### Exercise instructions
Copy every line of text from the data below word for word and in the same order, omitting the images.

## begin Given entries

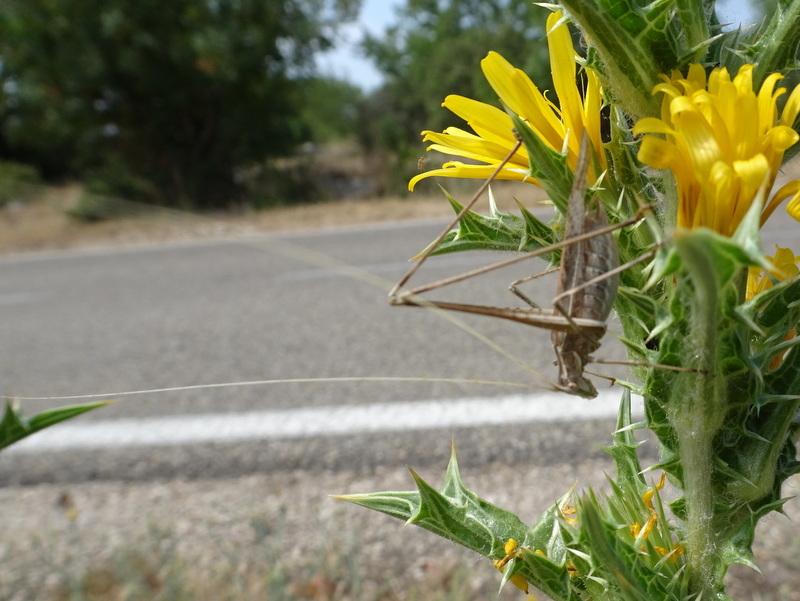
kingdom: Animalia
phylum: Arthropoda
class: Insecta
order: Orthoptera
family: Tettigoniidae
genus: Tylopsis
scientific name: Tylopsis lilifolia
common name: Lily bush-cricket
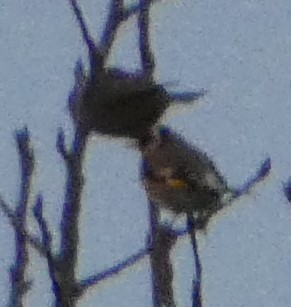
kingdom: Animalia
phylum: Chordata
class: Aves
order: Passeriformes
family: Fringillidae
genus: Carduelis
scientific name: Carduelis carduelis
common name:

## end Given entries

### Solved problem
kingdom: Animalia
phylum: Arthropoda
class: Insecta
order: Orthoptera
family: Tettigoniidae
genus: Tylopsis
scientific name: Tylopsis lilifolia
common name: Lily bush-cricket
kingdom: Animalia
phylum: Chordata
class: Aves
order: Passeriformes
family: Fringillidae
genus: Carduelis
scientific name: Carduelis carduelis
common name:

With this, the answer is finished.